> _DIRECTIONS FOR THIS TASK_
Reproduce the listing below verbatim, beginning at the line containing "Shakespeare's Birthplace2" and continuing through the end of the listing, both ends included. Leave the picture markers out of your answer.

Page-level text extractions

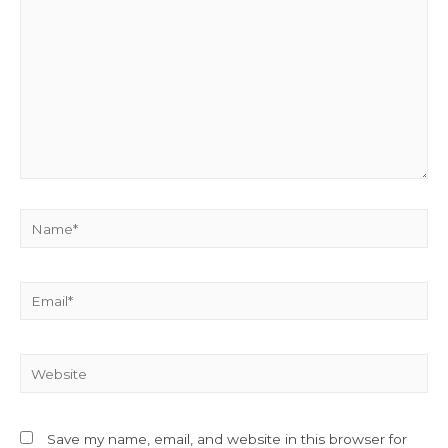
Name*
Email*
Website
Save my name, email, and website in this browser for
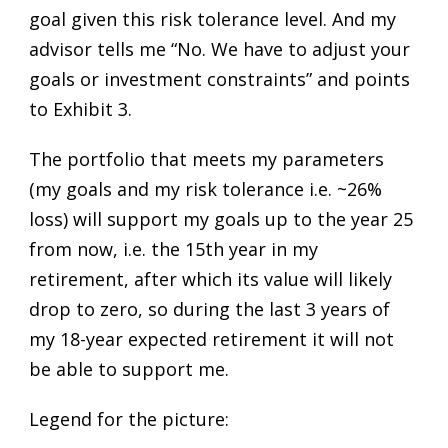
goal given this risk tolerance level. And my
advisor tells me “No. We have to adjust your
goals or investment constraints” and points
to Exhibit 3.
The portfolio that meets my parameters
(my goals and my risk tolerance i.e. ~26%
loss) will support my goals up to the year 25
from now, i.e. the 15th year in my
retirement, after which its value will likely
drop to zero, so during the last 3 years of
my 18-year expected retirement it will not
be able to support me.
Legend for the picture:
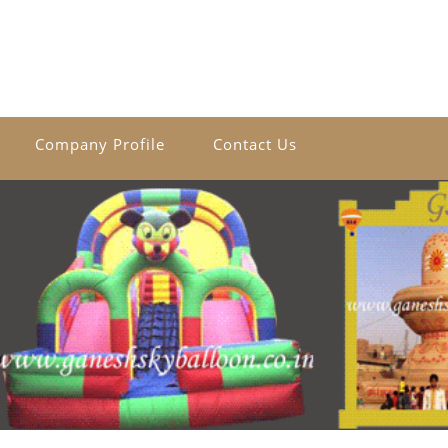
Company Profile
Contact Us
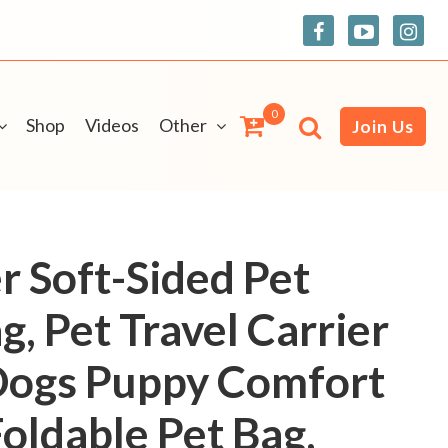
0
Shop
Videos
Other
Join Us
r Soft-Sided Pet
g, Pet Travel Carrier
 Dogs Puppy Comfort
oldable Pet Bag,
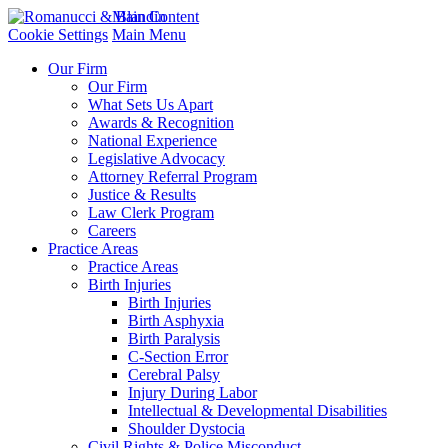
Main Content
Cookie Settings
Main Menu
Our Firm
Our Firm
What Sets Us Apart
Awards & Recognition
National Experience
Legislative Advocacy
Attorney Referral Program
Justice & Results
Law Clerk Program
Careers
Practice Areas
Practice Areas
Birth Injuries
Birth Injuries
Birth Asphyxia
Birth Paralysis
C-Section Error
Cerebral Palsy
Injury During Labor
Intellectual & Developmental Disabilities
Shoulder Dystocia
Civil Rights & Police Misconduct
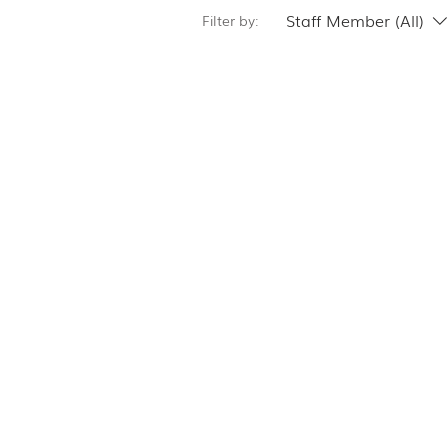
Staff Member (All)
Filter by:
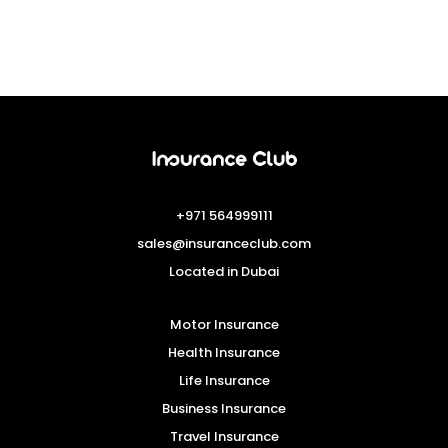
+971 564999111
sales@insuranceclub.com
Located in Dubai
Motor Insurance
Health Insurance
Life Insurance
Business Insurance
Travel Insurance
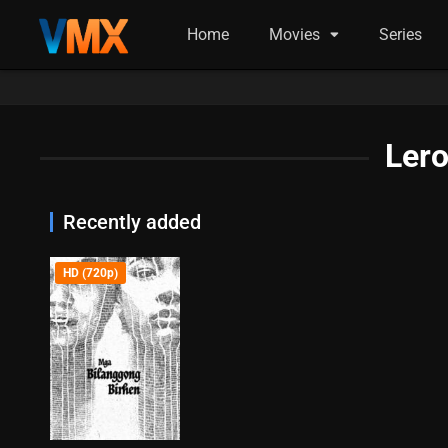
Home
Movies
Series
Lero
Recently added
HD (720p)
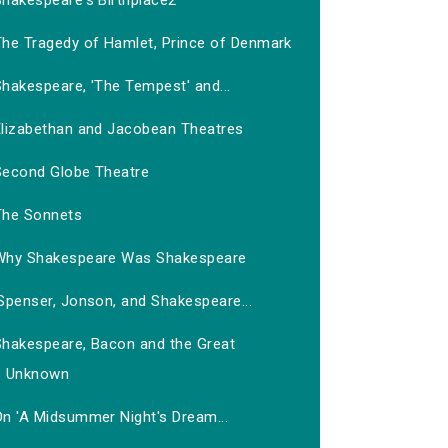
Shakespeare's Birthplace2
The Tragedy of Hamlet, Prince of Denmark
hakespeare, 'The Tempest' and...
Elizabethan and Jacobean Theatres
Second Globe Theatre
The Sonnets
Why Shakespeare Was Shakespeare
Spenser, Jonson, and Shakespeare...
Shakespeare, Bacon and the Great
Unknown
On 'A Midsummer Night's Dream...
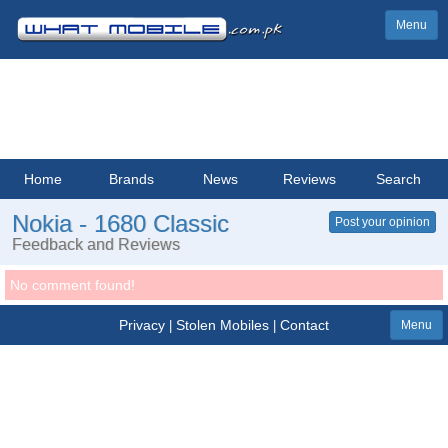
Menu
Home
Brands
News
Reviews
Search
Nokia - 1680 Classic
Post your opinion
Feedback and Reviews
No comment found!
Privacy
Stolen Mobiles
Contact
|
|
Menu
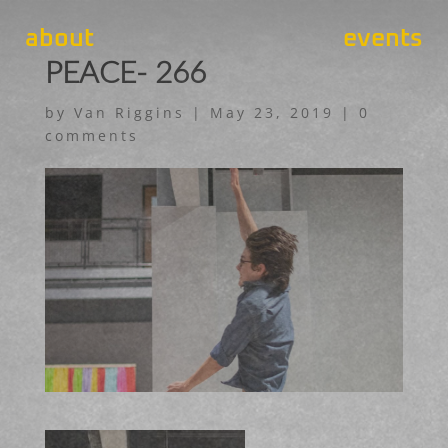
about
events
PEACE- 266
by
Van Riggins
|
May 23, 2019
|
0
comments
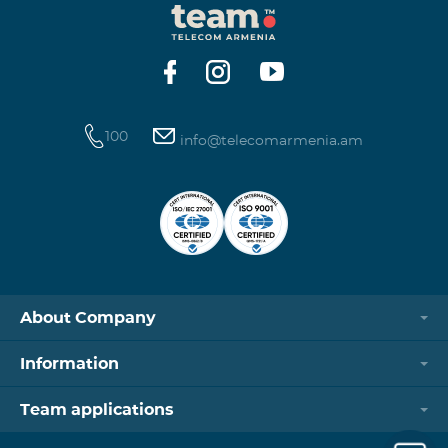
100
info@telecomarmenia.am
About Company
Information
Team applications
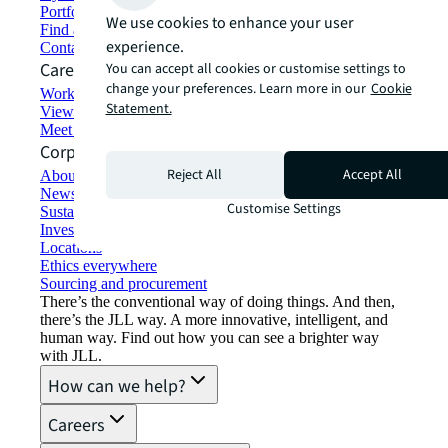
Portfolio management
We use cookies to enhance your user
Find and lease space
experience.
Contact us
Careers
You can accept all cookies or customise settings to
change your preferences. Learn more in our
Cookie
Working at JLL
Statement.
View job opportunities
Meet our people
Corporate Information
Reject All
Accept All
About JLL
Newsroom
Customise Settings
Sustainability at JLL
Investor relations
Locations
Ethics everywhere
Sourcing and procurement
There’s the conventional way of doing things. And then,
there’s the JLL way. A more innovative, intelligent, and
human way. Find out how you can see a brighter way
with JLL.
How can we help?
Careers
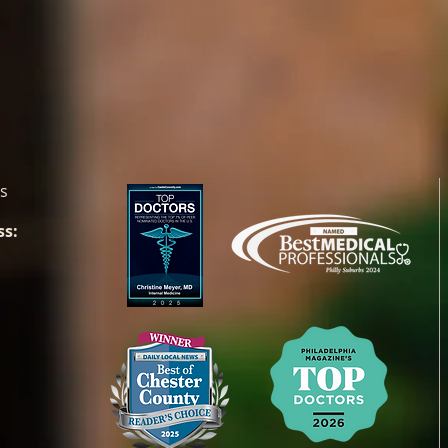
es
ss:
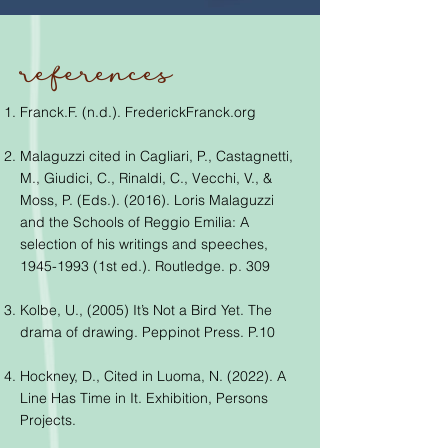
references
Franck.F. (n.d.). FrederickFranck.org
Malaguzzi cited in Cagliari, P., Castagnetti,
M., Giudici, C., Rinaldi, C., Vecchi, V., &
Moss, P. (Eds.). (2016). Loris Malaguzzi
and the Schools of Reggio Emilia: A
selection of his writings and speeches,
1945-1993
(1st ed.). Routledge. p. 309
Kolbe, U., (2005) It’s Not a Bird Yet. The
drama of drawing. Peppinot Press. P.10
Hockney, D., Cited in Luoma, N. (2022). A
Line Has Time in It. Exhibition, Persons
Projects.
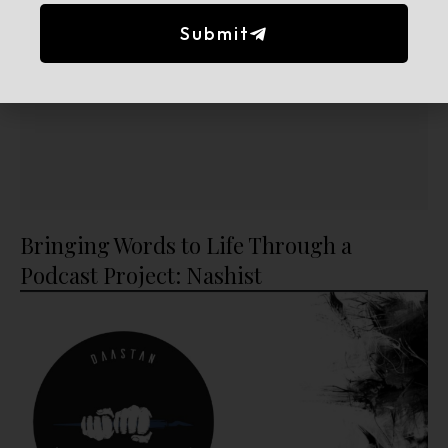
Submit
Bringing Words to Life Through a
Podcast Project: Nashist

> _WRITTEN REPLY_
Shakespeare's Birthplace2
The Tragedy of Hamlet, Prince of Denmark
hakespeare, 'The Tempest' and...
Elizabethan and Jacobean Theatres
Second Globe Theatre
The Sonnets
Why Shakespeare Was Shakespeare
Spenser, Jonson, and Shakespeare...
Shakespeare, Bacon and the Great
Unknown
On 'A Midsummer Night's Dream...
Menu
Home
Brands
News
Reviews
Search
Nokia - 1680 Classic
Post your opinion
Feedback and Reviews
No comment found!
Privacy
Stolen Mobiles
Contact
|
|
Menu
about
events
PEACE- 266
by
Van Riggins
|
May 23, 2019
|
0
comments
100
info@telecomarmenia.am
About Company
Information
Team applications
Portfolio management
We use cookies to enhance your user
Find and lease space
experience.
Contact us
Careers
You can accept all cookies or customise settings to
change your preferences. Learn more in our
Cookie
Working at JLL
Statement.
View job opportunities
Meet our people
Corporate Information
Reject All
Accept All
About JLL
Newsroom
Customise Settings
Sustainability at JLL
Investor relations
Locations
Ethics everywhere
Sourcing and procurement
There’s the conventional way of doing things. And then,
there’s the JLL way. A more innovative, intelligent, and
human way. Find out how you can see a brighter way
with JLL.
How can we help?
Careers
es
ss:
references
Franck.F. (n.d.). FrederickFranck.org
Malaguzzi cited in Cagliari, P., Castagnetti,
M., Giudici, C., Rinaldi, C., Vecchi, V., &
Moss, P. (Eds.). (2016). Loris Malaguzzi
and the Schools of Reggio Emilia: A
selection of his writings and speeches,
1945-1993
(1st ed.). Routledge. p. 309
Kolbe, U., (2005) It’s Not a Bird Yet. The
drama of drawing. Peppinot Press. P.10
Hockney, D., Cited in Luoma, N. (2022). A
Line Has Time in It. Exhibition, Persons
Projects.
Submit
Bringing Words to Life Through a
Podcast Project: Nashist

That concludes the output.